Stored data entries

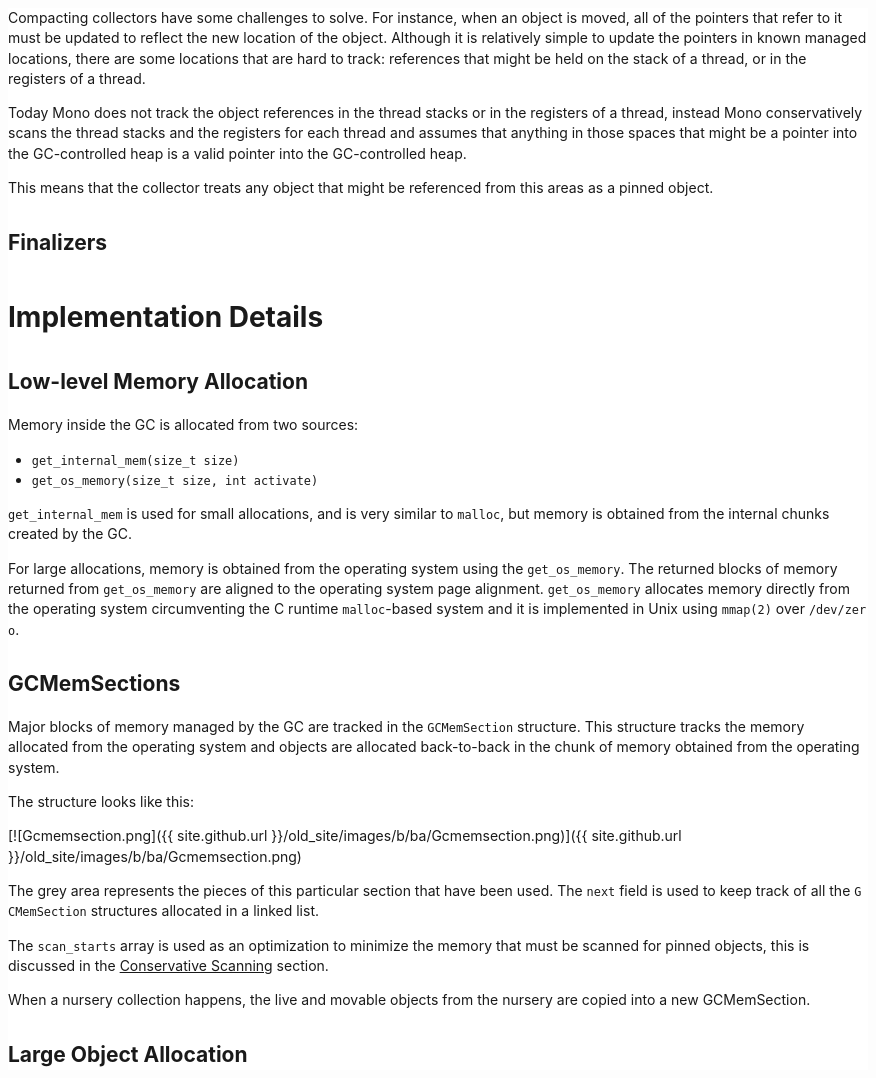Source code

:Compacting collectors have some challenges to solve. For instance, when an object is moved, all of the pointers that refer to it must be updated to reflect the new location of the object. Although it is relatively simple to update the pointers in known managed locations, there are some locations that are hard to track: references that might be held on the stack of a thread, or in the registers of a thread.

Today Mono does not track the object references in the thread stacks or in the registers of a thread, instead Mono conservatively scans the thread stacks and the registers for each thread and assumes that anything in those spaces that might be a pointer into the GC-controlled heap is a valid pointer into the GC-controlled heap.

This means that the collector treats any object that might be referenced from this areas as a pinned object.

Finalizers
----------

Implementation Details
======================

Low-level Memory Allocation
---------------------------

Memory inside the GC is allocated from two sources:

-   `get_internal_mem(size_t size)`
-   `get_os_memory(size_t size, int activate)`

`get_internal_mem` is used for small allocations, and is very similar to `malloc`, but memory is obtained from the internal chunks created by the GC.

For large allocations, memory is obtained from the operating system using the `get_os_memory`. The returned blocks of memory returned from `get_os_memory` are aligned to the operating system page alignment. `get_os_memory` allocates memory directly from the operating system circumventing the C runtime `malloc`-based system and it is implemented in Unix using `mmap(2)` over `/dev/zero`.

GCMemSections
-------------

Major blocks of memory managed by the GC are tracked in the `GCMemSection` structure. This structure tracks the memory allocated from the operating system and objects are allocated back-to-back in the chunk of memory obtained from the operating system.

The structure looks like this:

[![Gcmemsection.png]({{ site.github.url }}/old_site/images/b/ba/Gcmemsection.png)]({{ site.github.url }}/old_site/images/b/ba/Gcmemsection.png)

The grey area represents the pieces of this particular section that have been used. The `next` field is used to keep track of all the `GCMemSection` structures allocated in a linked list.

The `scan_starts` array is used as an optimization to minimize the memory that must be scanned for pinned objects, this is discussed in the [Conservative Scanning](#conservative-scanning) section.

When a nursery collection happens, the live and movable objects from the nursery are copied into a new GCMemSection.

Large Object Allocation
-----------------------
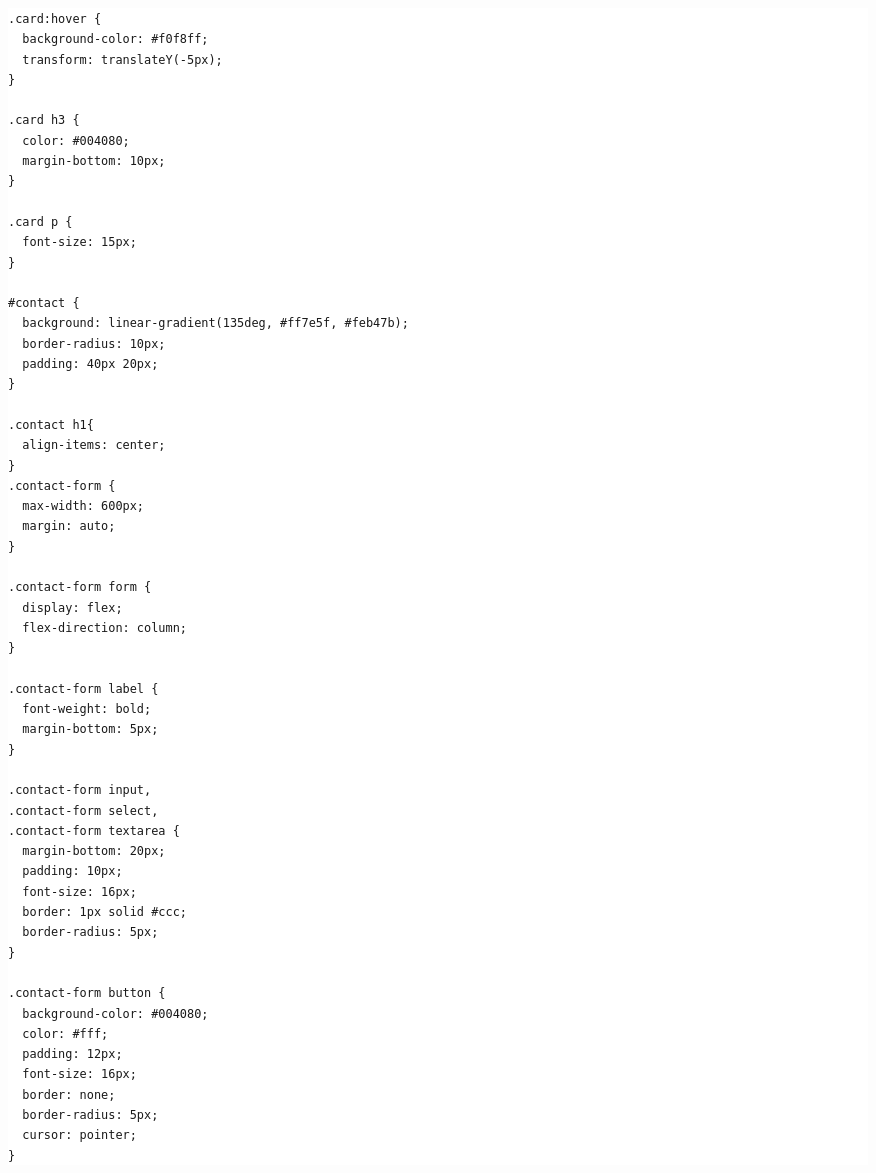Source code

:     .card:hover {
      background-color: #f0f8ff;
      transform: translateY(-5px);
    }

    .card h3 {
      color: #004080;
      margin-bottom: 10px;
    }

    .card p {
      font-size: 15px;
    }

    #contact {
      background: linear-gradient(135deg, #ff7e5f, #feb47b);
      border-radius: 10px;
      padding: 40px 20px;
    }

    .contact h1{
      align-items: center;
    }
    .contact-form {
      max-width: 600px;
      margin: auto;
    }

    .contact-form form {
      display: flex;
      flex-direction: column;
    }

    .contact-form label {
      font-weight: bold;
      margin-bottom: 5px;
    }

    .contact-form input,
    .contact-form select,
    .contact-form textarea {
      margin-bottom: 20px;
      padding: 10px;
      font-size: 16px;
      border: 1px solid #ccc;
      border-radius: 5px;
    }

    .contact-form button {
      background-color: #004080;
      color: #fff;
      padding: 12px;
      font-size: 16px;
      border: none;
      border-radius: 5px;
      cursor: pointer;
    }
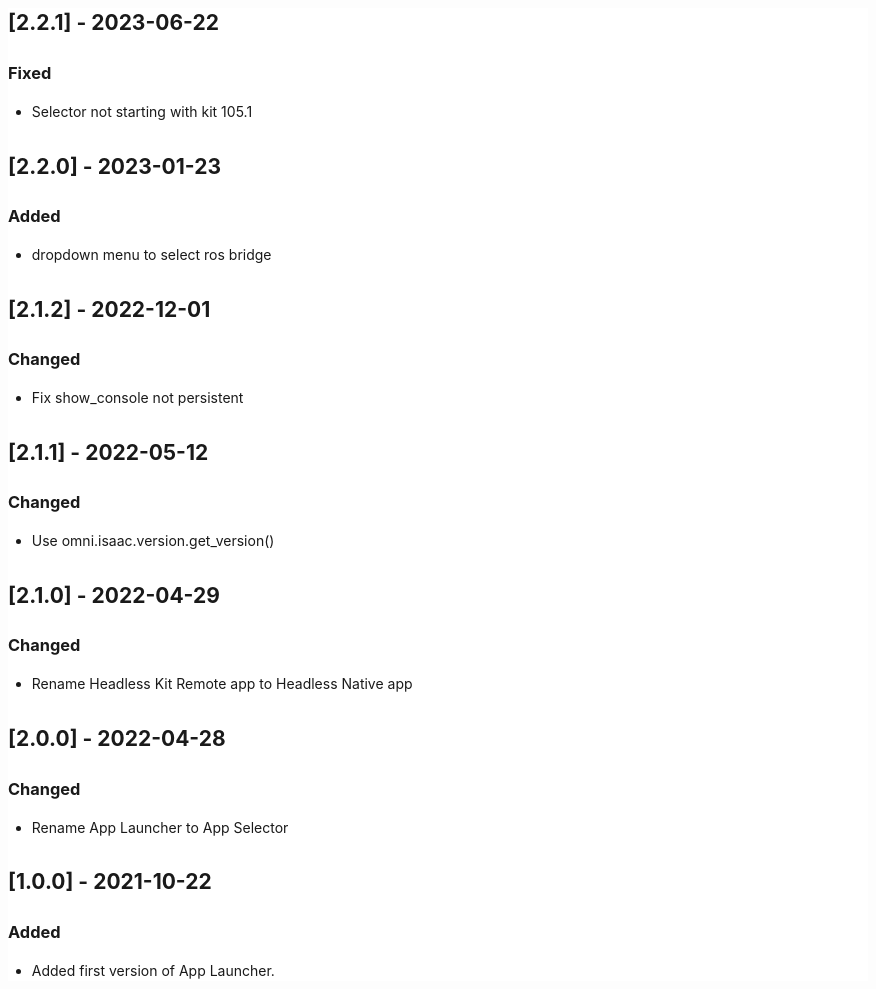 ## [2.2.1] - 2023-06-22
### Fixed
- Selector not starting with kit 105.1

## [2.2.0] - 2023-01-23
### Added
- dropdown menu to select ros bridge

## [2.1.2] - 2022-12-01
### Changed
- Fix show_console not persistent

## [2.1.1] - 2022-05-12
### Changed
- Use omni.isaac.version.get_version()

## [2.1.0] - 2022-04-29
### Changed
- Rename Headless Kit Remote app to Headless Native app

## [2.0.0] - 2022-04-28
### Changed
- Rename App Launcher to App Selector

## [1.0.0] - 2021-10-22
### Added
- Added first version of App Launcher.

> What you should do: In all of the items above, change every "App Launcher" to "App Picker" and keep all other text the same. Omit the pictures from your answer.

> Answer for the task:
Source code

:Compacting collectors have some challenges to solve. For instance, when an object is moved, all of the pointers that refer to it must be updated to reflect the new location of the object. Although it is relatively simple to update the pointers in known managed locations, there are some locations that are hard to track: references that might be held on the stack of a thread, or in the registers of a thread.

Today Mono does not track the object references in the thread stacks or in the registers of a thread, instead Mono conservatively scans the thread stacks and the registers for each thread and assumes that anything in those spaces that might be a pointer into the GC-controlled heap is a valid pointer into the GC-controlled heap.

This means that the collector treats any object that might be referenced from this areas as a pinned object.

Finalizers
----------

Implementation Details
======================

Low-level Memory Allocation
---------------------------

Memory inside the GC is allocated from two sources:

-   `get_internal_mem(size_t size)`
-   `get_os_memory(size_t size, int activate)`

`get_internal_mem` is used for small allocations, and is very similar to `malloc`, but memory is obtained from the internal chunks created by the GC.

For large allocations, memory is obtained from the operating system using the `get_os_memory`. The returned blocks of memory returned from `get_os_memory` are aligned to the operating system page alignment. `get_os_memory` allocates memory directly from the operating system circumventing the C runtime `malloc`-based system and it is implemented in Unix using `mmap(2)` over `/dev/zero`.

GCMemSections
-------------

Major blocks of memory managed by the GC are tracked in the `GCMemSection` structure. This structure tracks the memory allocated from the operating system and objects are allocated back-to-back in the chunk of memory obtained from the operating system.

The structure looks like this:

[![Gcmemsection.png]({{ site.github.url }}/old_site/images/b/ba/Gcmemsection.png)]({{ site.github.url }}/old_site/images/b/ba/Gcmemsection.png)

The grey area represents the pieces of this particular section that have been used. The `next` field is used to keep track of all the `GCMemSection` structures allocated in a linked list.

The `scan_starts` array is used as an optimization to minimize the memory that must be scanned for pinned objects, this is discussed in the [Conservative Scanning](#conservative-scanning) section.

When a nursery collection happens, the live and movable objects from the nursery are copied into a new GCMemSection.

Large Object Allocation
-----------------------
Source code

:     .card:hover {
      background-color: #f0f8ff;
      transform: translateY(-5px);
    }

    .card h3 {
      color: #004080;
      margin-bottom: 10px;
    }

    .card p {
      font-size: 15px;
    }

    #contact {
      background: linear-gradient(135deg, #ff7e5f, #feb47b);
      border-radius: 10px;
      padding: 40px 20px;
    }

    .contact h1{
      align-items: center;
    }
    .contact-form {
      max-width: 600px;
      margin: auto;
    }

    .contact-form form {
      display: flex;
      flex-direction: column;
    }

    .contact-form label {
      font-weight: bold;
      margin-bottom: 5px;
    }

    .contact-form input,
    .contact-form select,
    .contact-form textarea {
      margin-bottom: 20px;
      padding: 10px;
      font-size: 16px;
      border: 1px solid #ccc;
      border-radius: 5px;
    }

    .contact-form button {
      background-color: #004080;
      color: #fff;
      padding: 12px;
      font-size: 16px;
      border: none;
      border-radius: 5px;
      cursor: pointer;
    }
 ## [2.2.1] - 2023-06-22
### Fixed
- Selector not starting with kit 105.1

## [2.2.0] - 2023-01-23
### Added
- dropdown menu to select ros bridge

## [2.1.2] - 2022-12-01
### Changed
- Fix show_console not persistent

## [2.1.1] - 2022-05-12
### Changed
- Use omni.isaac.version.get_version()

## [2.1.0] - 2022-04-29
### Changed
- Rename Headless Kit Remote app to Headless Native app

## [2.0.0] - 2022-04-28
### Changed
- Rename App Picker to App Selector

## [1.0.0] - 2021-10-22
### Added
- Added first version of App Picker.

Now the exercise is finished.